This is a book about prejudice and democracy, and the prejudice of democracy. In comparing the historical struggles of two geographically disparate populations - Indian Dalits (once known as Untouchables) and African Americans - Gyanendra Pandey, the leading subaltern historian, examines the multiple dimensions of prejudice in two of the world's leading democracies. The juxtaposition of two very different locations and histories, and within each of them of varying public and private narratives of struggle, allows for an uncommon analysis of the limits of citizenship in modern societies and states. Pandey, with his characteristic delicacy, probes the histories of his protagonists to uncover a shadowy world where intolerance and discrimination are part of both public and private lives. This unusual and sobering book is revelatory in its exploration of the contradictory history of promise and denial that is common to the official narratives of nations such as India and the United States and the ideologies of many opposition movements.
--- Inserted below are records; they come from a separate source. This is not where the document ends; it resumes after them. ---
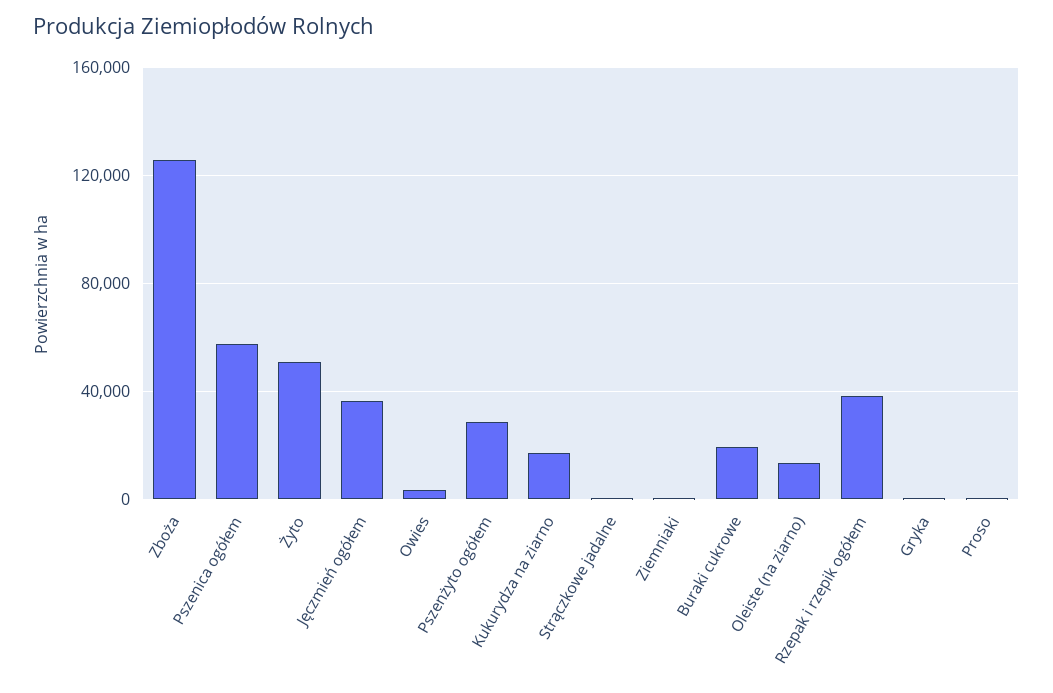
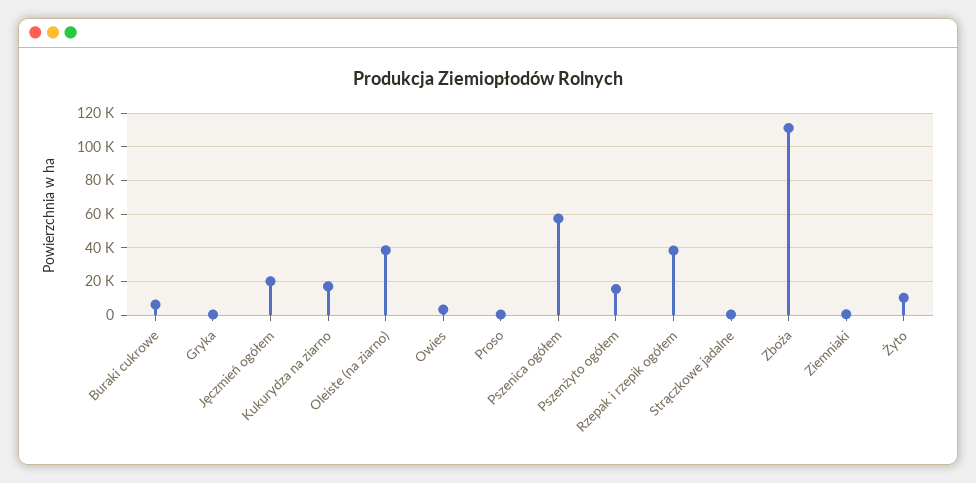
Zboża: 125000 -> 110000
Żyto: 50000 -> 10000
Jęczmień ogółem: 35000 -> 20000
Pszenżyto ogółem: 30000 -> 15000
Buraki cukrowe: 20000 -> 5000
Oleiste (na ziarno): 15000 -> 40000

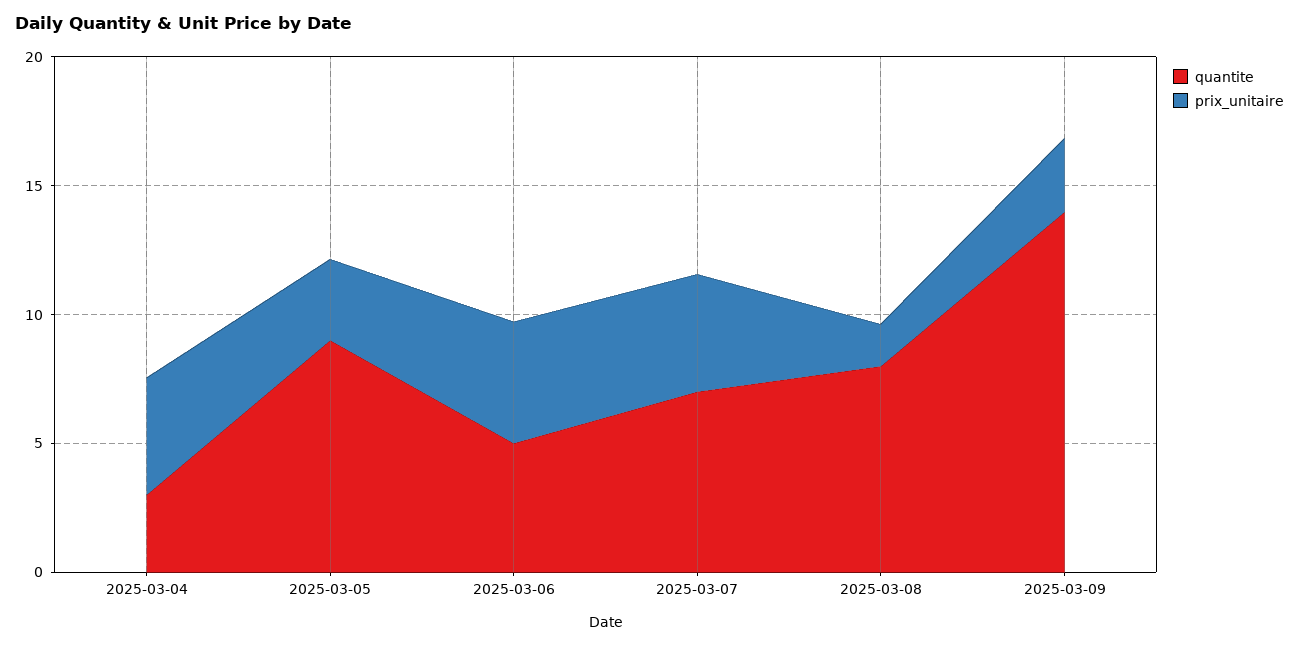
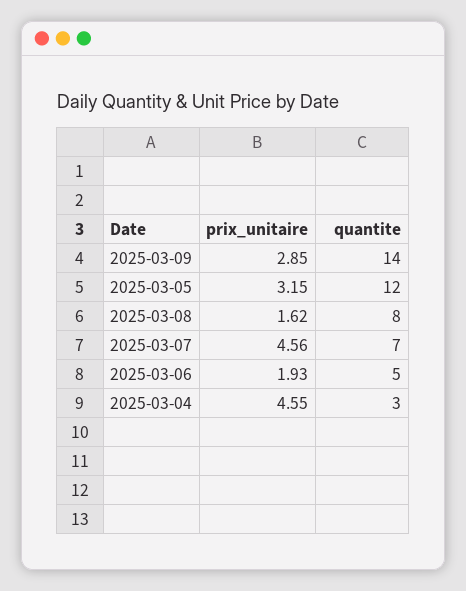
quantite, 2025-03-05: 9 -> 12
prix_unitaire, 2025-03-06: 5 -> 1.93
Gyanendra Pandey is Arts and Sciences Distinguished Professor of History and Director of the Interdisciplinary Workshop in Colonial and Postcolonial Studies at Emory University. His books include Remembering Partition: Violence, Nationalism and History in India (2001) and Routine Violence: Nations, Fragments, Histories (2006).
1. Introduction; 2. Prejudice as difference; 3. Dalit conversion: the assertion of sameness; 4. Double V: the everyday of race relations; 5. An African-American autobiography: re-locating difference; 6. Dalit memoirs: re-scripting the body; 7. The persistence of prejudice.